Kim Seoyoung C, Liu Jun, Solomon Daniel H
Division of Pharmacoepidemiology and Pharmacoeconomics, Brigham and Women's Hospital, Boston, Massachusetts, USA Division of Rheumatology, Immunology and Allergy, Brigham and Women's Hospital, Boston, Massachusetts, USA.
Division of Pharmacoepidemiology and Pharmacoeconomics, Brigham and Women's Hospital, Boston, Massachusetts, USA.
Ann Rheum Dis. 2016 Aug;75(8):1473-8. doi: 10.1136/annrheumdis-2015-208161. Epub 2015 Aug 31.
Atrial fibrillation (AF) is the most common arrhythmia associated with cardiovascular disease and mortality. Recent studies suggest an association between inflammation, hyperuricaemia and AF, but little is known whether gout is associated with AF risk.
Using data from a US commercial insurance plan (2004-2013), we conducted a cohort study to evaluate the risk of incident AF in patients with gout versus osteoarthritis. Patients with gout or osteoarthritis were identified with ≥2 diagnoses and ≥1 dispensing for gout or osteoarthritis medications. Incident AF was defined as a new AF diagnosis and a new dispensing for anticoagulants or antiarrhythmics. The risk of incident AF in gout was also compared with the non-gout group.

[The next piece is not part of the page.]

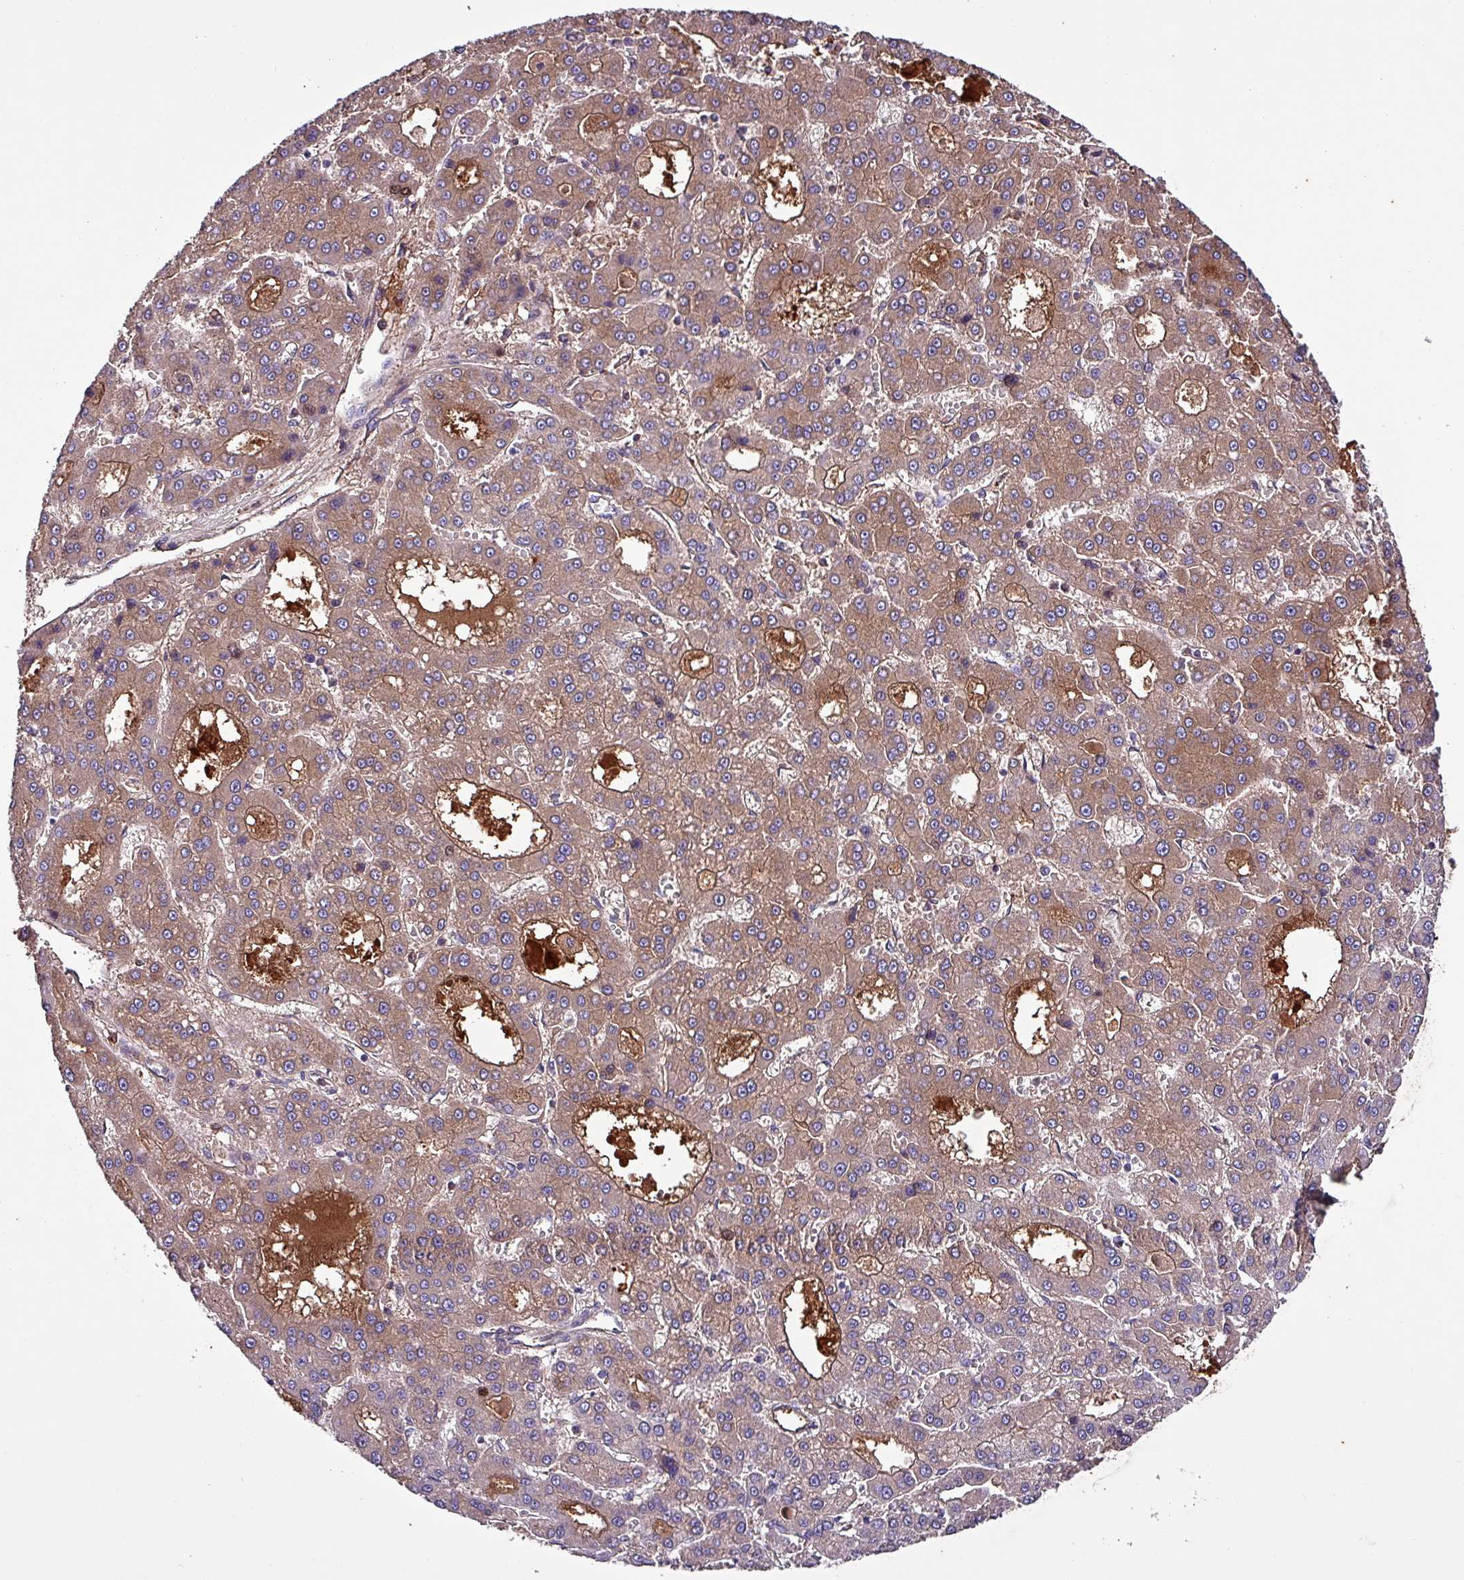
{"staining": {"intensity": "moderate", "quantity": "25%-75%", "location": "cytoplasmic/membranous"}, "tissue": "liver cancer", "cell_type": "Tumor cells", "image_type": "cancer", "snomed": [{"axis": "morphology", "description": "Carcinoma, Hepatocellular, NOS"}, {"axis": "topography", "description": "Liver"}], "caption": "A micrograph of human hepatocellular carcinoma (liver) stained for a protein displays moderate cytoplasmic/membranous brown staining in tumor cells. The protein of interest is stained brown, and the nuclei are stained in blue (DAB IHC with brightfield microscopy, high magnification).", "gene": "HP", "patient": {"sex": "male", "age": 70}}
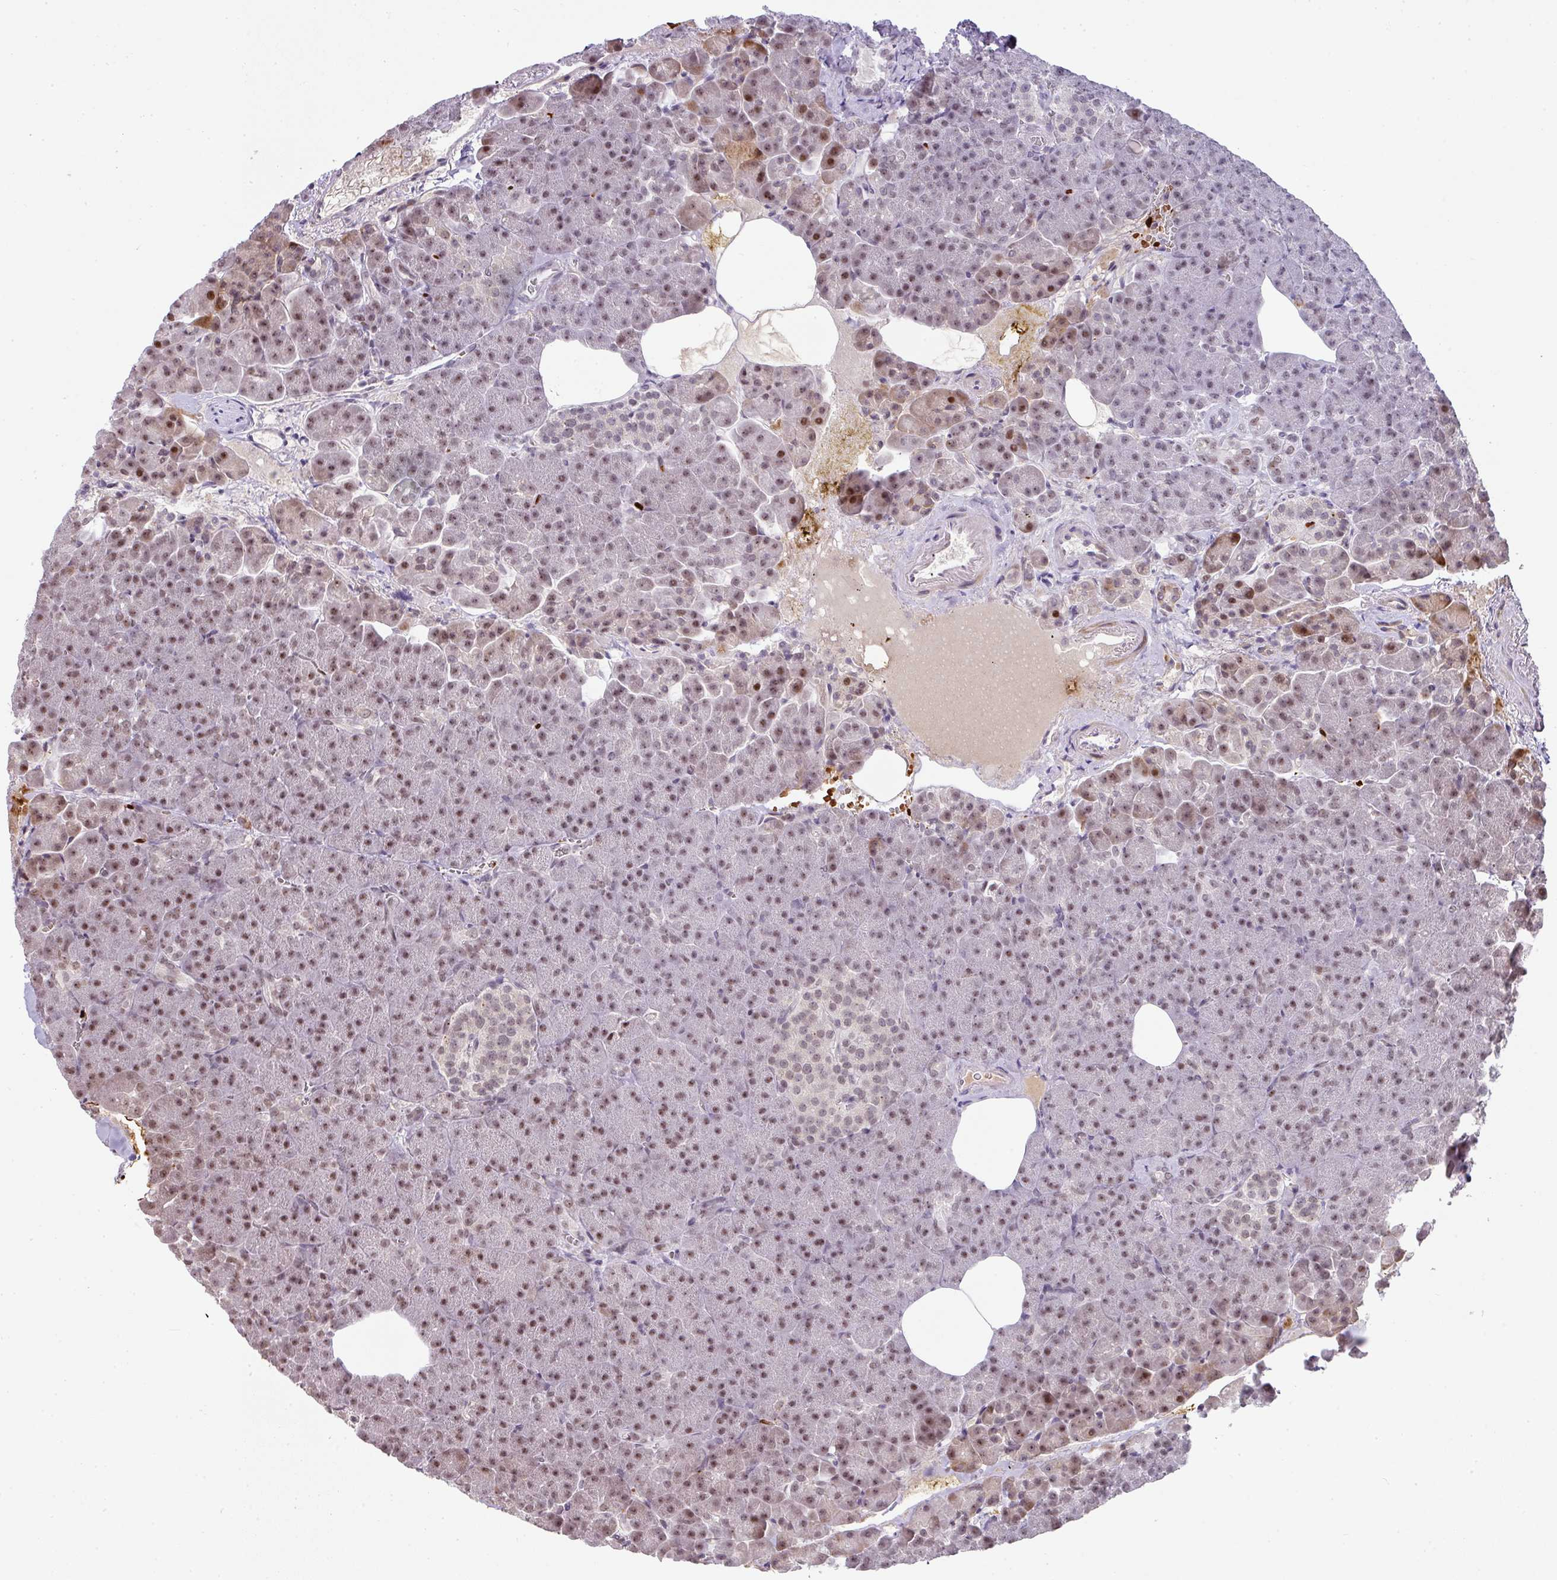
{"staining": {"intensity": "moderate", "quantity": "25%-75%", "location": "nuclear"}, "tissue": "pancreas", "cell_type": "Exocrine glandular cells", "image_type": "normal", "snomed": [{"axis": "morphology", "description": "Normal tissue, NOS"}, {"axis": "topography", "description": "Pancreas"}], "caption": "DAB (3,3'-diaminobenzidine) immunohistochemical staining of benign pancreas displays moderate nuclear protein expression in approximately 25%-75% of exocrine glandular cells.", "gene": "NEIL1", "patient": {"sex": "female", "age": 74}}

We identified 70 015 patients with gout and 210 045 with osteoarthritis, matched on age, sex and index date. The mean age was 57 years, and 81% were men. Over the mean 2-year follow-up, the incidence rate of AF per 1000 person-years was 7.19 in gout and 5.87 in osteoarthritis. The age, sex and index date-matched HR of AF was 1.23 (95% CI 1.14 to 1.32) in gout versus osteoarthritis. In a multivariable Cox regression, adjusting for age, sex, comorbidities, medications and healthcare usage, the HR of AF in gout was 1.13 (95% CI 1.04 to 1.23). When compared with non-gout, the multivariable HR of AF in gout was also increased (HR 1.21, 95% CI 1.11 to 1.33).
In this large population-based cohort study, gout was associated with a modestly increased risk of incident AF compared with osteoarthritis and non-gout after adjusting for other risk factors.
心房颤动(AF)是与心血管疾病和死亡率相关的最常见心律失常。近期研究提示炎症、高尿酸血症与AF之间存在关联,但痛风是否与AF风险相关却知之甚少。
利用美国一项商业保险计划(2004 - 2013年)的数据,我们开展了一项队列研究,以评估痛风患者与骨关节炎患者发生AF的风险。痛风或骨关节炎患者通过≥2次诊断及≥1次痛风或骨关节炎药物配药来确定。新发AF定义为新的AF诊断以及新的抗凝剂或抗心律失常药物配药。还比较了痛风患者与非痛风组发生AF的风险。
我们确定了70015例痛风患者和210045例骨关节炎患者,根据年龄、性别和索引日期进行匹配。平均年龄为57岁,81%为男性。在平均2年的随访期间,痛风患者每1000人年的AF发病率为7.19,骨关节炎患者为5.87。痛风组与骨关节炎组经年龄、性别和索引日期匹配后的AF风险比(HR)为1.23(95%可信区间[CI] 1.14至1.32)。在多变量Cox回归分析中,校正年龄、性别、合并症、药物和医疗保健使用情况后,痛风患者AF的HR为1.13(95%CI 1.04至1.23)。与非痛风组相比,痛风患者AF的多变量HR也升高(HR 1.21,95%CI 1.11至1.33)。
在这项基于人群的大型队列研究中,校正其他风险因素后,与骨关节炎和非痛风相比,痛风与新发AF风险适度增加相关。